Being different by not meeting customer expectations is very bad. Instead, be different by exceeding customer expectations. If you are in a field with a lot of competition you have to do at least what your competitors are doing and exceed what they do in a few key areas.
Can you differentiate with stripped down service? Sure, there are some exceptions. Unfinished furniture stores, pick your own apple orchards, classic car kits are a few examples. A major selling point for these businesses is the do-it-yourself component that some people enjoy. However, I don't think a sign reading, "Pick your own rotten apples" would probably land too many customers.
Ill never forget a time where I went to a pub with some friends for dinner. I tried to order a Coke, "we don't have that," said the waitress. Pepsi is OK, "no we just have some other brand of cola." Well what is it? "I don't know its something else and the tap isn't labeled."
If you own a restaurant in the US and you make the risky decision to not sell Coke, Pepsi, or Diet Coke, the top three selling carbonated beverages in the US, you had better offer something amazing. You had better train your waitress to sell me on how delicious your cola is. She had better know the name and why its so much better than Coke or Pepsi.
If you are really original and open up a business with no direct competitors your marketing still needs to point out how you are different from alternatives. If I am the first person to open a karaoke bar in my home down that doesn't mean I have no competition. I am competing against all the other choices people can make for entertainment including staying home and watching TV, going to a non-karaoke bar, or doing nothing at all. Moving people outside their comfort range to try a totally new service can be difficult.
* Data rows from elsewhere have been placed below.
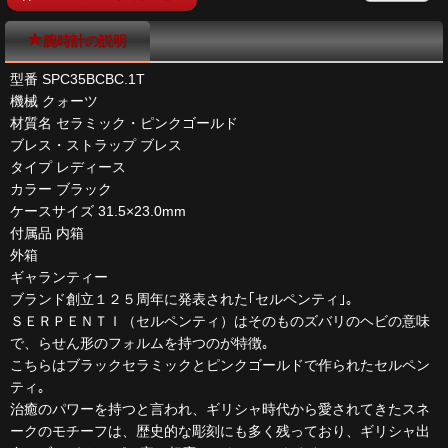
腕時計の説明
型番 SPC35BCBC.1T
機械 クォーツ
材質名 セラミック・ピンクゴールド
ブレス・ストラップ ブレス
タイプ レディース
カラー ブラック
ケースサイズ 31.5×23.0mm
付属品 内箱
外箱
ギャランティー
ブランド創立１２５周年に発表された｢セルペンティ｣｡
ＳＥＲＰＥＮＴＩ（セルペンティ）はそのものズバリのヘビの意味
で、らせん形のフォルムを持つのが特徴｡
こちらはブラックセラミックとピンクゴールドで作られたセルペン
ティ｡
治癒のパワーを持つと言われ、ギリシャ時代から愛されてきたスネ
ークのモチーフは、歴史的な彫刻にも多く残っており、ギリシャ出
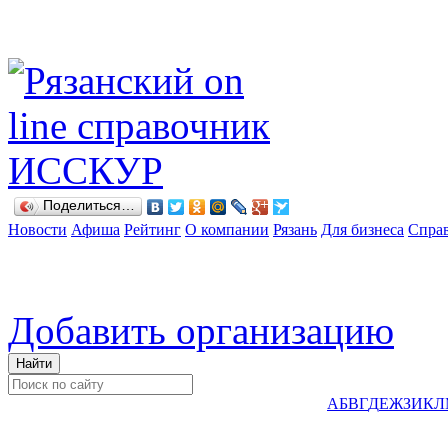
Поделиться…
Новости
Афиша
Рейтинг
О компании
Рязань
Для бизнеса
Спра
Добавить организацию
А
Б
В
Г
Д
Е
Ж
З
И
К
Л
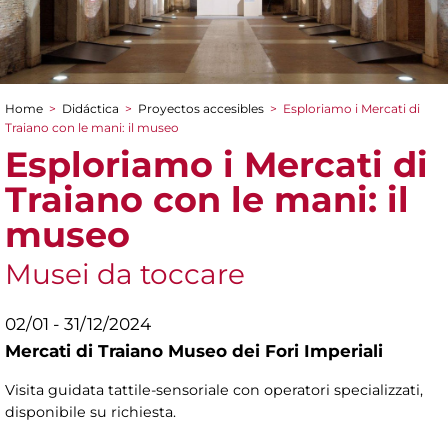
Home
>
Didáctica
>
Proyectos accesibles
>
Esploriamo i Mercati di
You are here
Traiano con le mani: il museo
Esploriamo i Mercati di
Traiano con le mani: il
museo
Musei da toccare
02/01 - 31/12/2024
Mercati di Traiano Museo dei Fori Imperiali
Visita guidata tattile-sensoriale con operatori specializzati,
disponibile su richiesta.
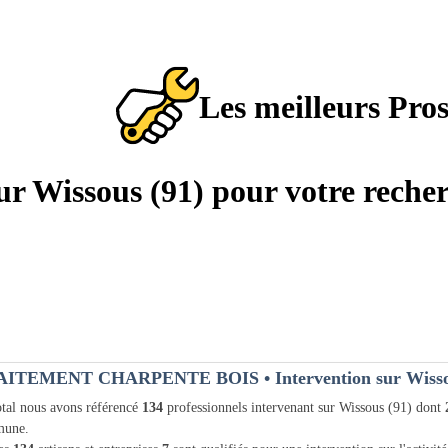
Les meilleurs Pro
sur Wissous (91) pour votre reche
AITEMENT CHARPENTE BOIS
• Intervention sur Wiss
tal nous avons référencé
134
professionnels intervenant sur Wissous (91) dont
une.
You should be looking at all of your competitors marketing materials and advertisements. Make a list of every feature, benefit, claim, offer, and promise made by every competitor. Then look at what features, benefits, claims, offers, and promises you can make that your competitors don't.
Find out what's important to your customers by talking to them. Small businesses usually don't have the budget to run focus groups, but you can learn a lot by having frank conversations with your customers. One of the best questions you can ask is, "what are the main reasons you choose to do business with us?"
Then you are well on your way to being meaningfully different.